**WORK REQUEST:** With the images removed, write out each record exactly as given.

**Collection entries:**
☆ ☆ ☆ ☆ ☆ ☆ ☆

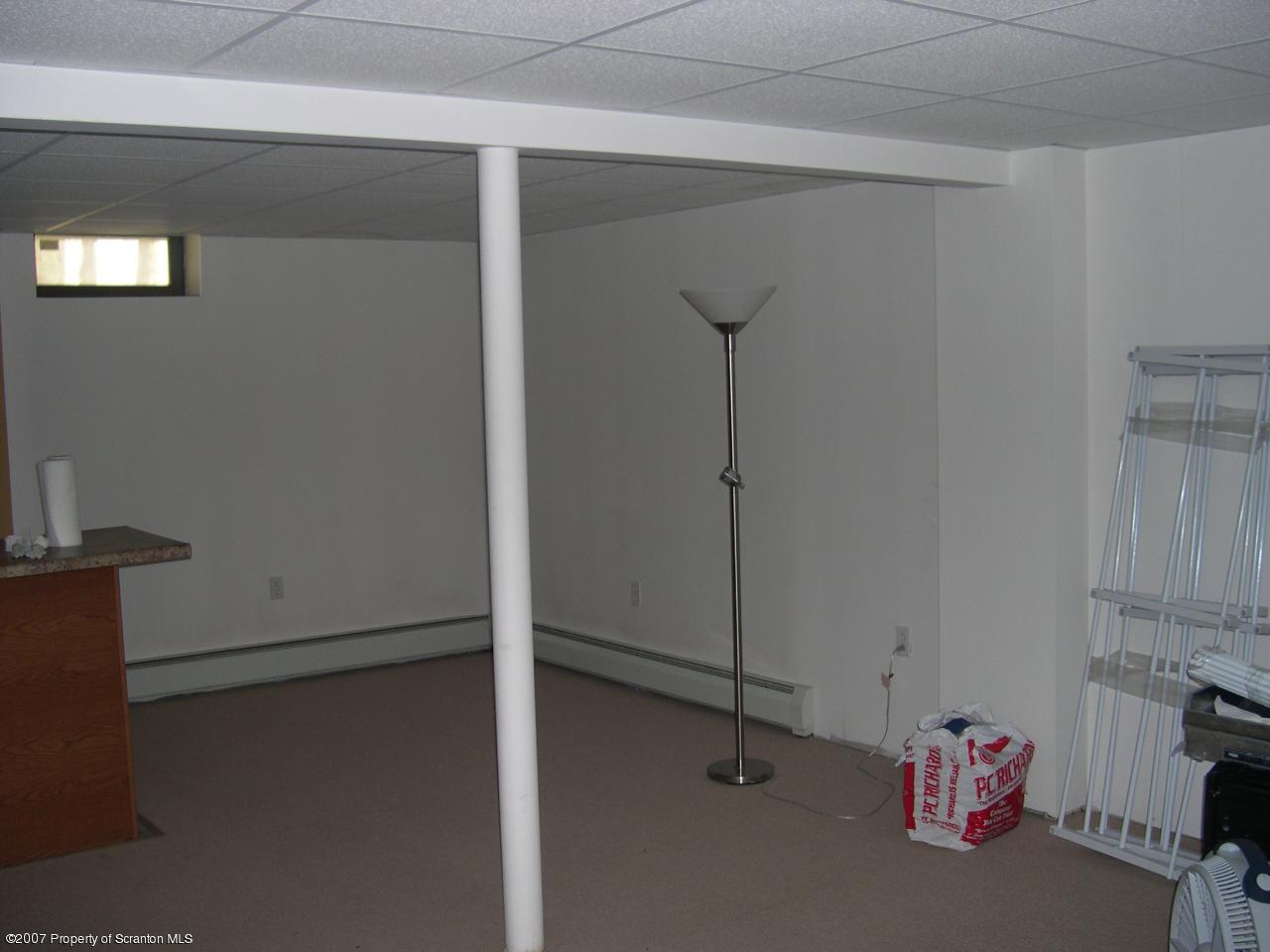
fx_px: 1394
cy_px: 476
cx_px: 635
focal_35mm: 38
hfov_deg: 49.0
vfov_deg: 37.7
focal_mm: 8
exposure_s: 1/60
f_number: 2.8
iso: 110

☆ ☆ ☆ ☆ ☆ ☆ ☆

**YOUR RESPONSE:**
fx_px: 1394
cy_px: 476
cx_px: 635
focal_35mm: 38
hfov_deg: 49.0
vfov_deg: 37.7
focal_mm: 8
exposure_s: 1/60
f_number: 2.8
iso: 110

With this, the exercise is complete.